Daniel Zhao

Members of the Urban Improvement Corps, founded in 1968, are celebrating the organization’s 50th anniversary this year, marking the occasion by doubling the number of tutors they have and celebrating with students’ families.

Affiliated with the Afro-American Cultural Center, the Urban Improvement Corps is a campus group that provides mentoring and tutoring services to public school students in the New Haven area. According to Siduri Beckman ’20, co-president of the UIC, the group is not just about academics. It also encourages creating community bonds and friendships between undergraduate tutors and students.

“The UIC is a collection of undergraduates that are really invested in addressing public education and equality, especially in New Haven,” Beckman told the News. “It’s a relationship beyond just academic help.”

The group has 35 members, the majority of which are University undergraduates. Each Yale student, who is typically involved for all four of their years in New Haven, works with two students from New Haven public schools.

According to Beckman, the longevity of the tutoring experience helps establish a long-lasting mentorship between students and tutors — one of the group’s key principles.

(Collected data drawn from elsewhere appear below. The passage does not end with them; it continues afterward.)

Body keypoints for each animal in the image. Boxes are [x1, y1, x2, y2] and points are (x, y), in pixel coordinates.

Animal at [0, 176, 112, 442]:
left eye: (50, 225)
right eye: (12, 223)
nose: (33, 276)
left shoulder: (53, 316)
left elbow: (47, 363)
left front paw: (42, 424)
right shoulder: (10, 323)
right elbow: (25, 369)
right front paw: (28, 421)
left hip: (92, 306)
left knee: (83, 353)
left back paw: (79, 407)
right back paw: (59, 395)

The Urban Improvement Corps is currently assisting 100 local high school students, about 45 of whom receive one-on-one tutoring and 60 of whom participate in small “core” classes on subjects ranging from creative writing to computer programming. The undergraduate tutors play a key role in both programs.

“Our teachers come from all kinds of backgrounds, but they’re committed to mentorship and forming relationships with students and really thinking critically about public education,” Beckman said.

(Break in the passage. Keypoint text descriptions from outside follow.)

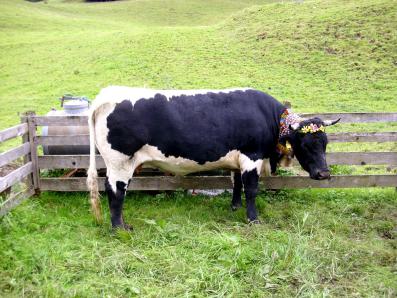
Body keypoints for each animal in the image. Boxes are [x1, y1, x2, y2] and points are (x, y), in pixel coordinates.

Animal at [86, 85, 338, 228]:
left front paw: (235, 206)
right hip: (120, 161)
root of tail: (105, 94)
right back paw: (119, 227)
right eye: (305, 144)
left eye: (324, 143)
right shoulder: (252, 156)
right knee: (116, 191)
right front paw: (253, 219)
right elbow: (252, 189)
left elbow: (236, 183)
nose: (324, 174)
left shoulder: (237, 159)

She added that many of the group’s tutors are members of the Education Studies program — a selective, interdisciplinary program that focuses on current and past education policy — or Splash at Yale, another campus education group.

Twice each year, undergraduate and graduate students in Splash at Yale teach classes on a topic of their choice to New Haven public school students.

Beckman said that the UIC is strongly affiliated with the the Afro-American Cultural Center, calling the educational organization a “house” group. Beckman noted that much of the group’s funding comes from the cultural center and that identity is an important part of the UIC and a concept that the group thinks about “a lot” in terms of education.

In interviews with the News, Beckman and her co-president Marie Gaye ’20 said they are trying to “increase the community identity” of students’ families through a range of events, including movie screenings and a “Science Day” for program participants and their families, organized through a partnership with the Yale Undergraduate Aerospace Association.

This year, the group is also celebrating its 50th anniversary. Beckman noted that they will be celebrating with the UIC families in a party at the end of the semester.

Gaye, who is also a tutor with the group, described her involvement with UIC as “one of the most fulfilling” experiences at Yale, specifically praising how the organization links the Afro-American Cultural Center with the New Haven community.

“[I] love that we bridge the Afro-American Cultural Center with the Greater New Haven community,” Gaye told the News. “It’s powerful that Yale kids like me who attended public schools and didn’t come from the privilege and backgrounds that many of our peers did can form relationships with youth and let them know that anything is possible.”

Tahj Lakey ’21, another tutor, praised the group’s approach of creating an environment for their tutees that is “both affirming and supportive” of their identities, noting that this emphasis on mentorship is “the most important aspect” of teaching students.

The Afro-American Cultural House was founded in 1969.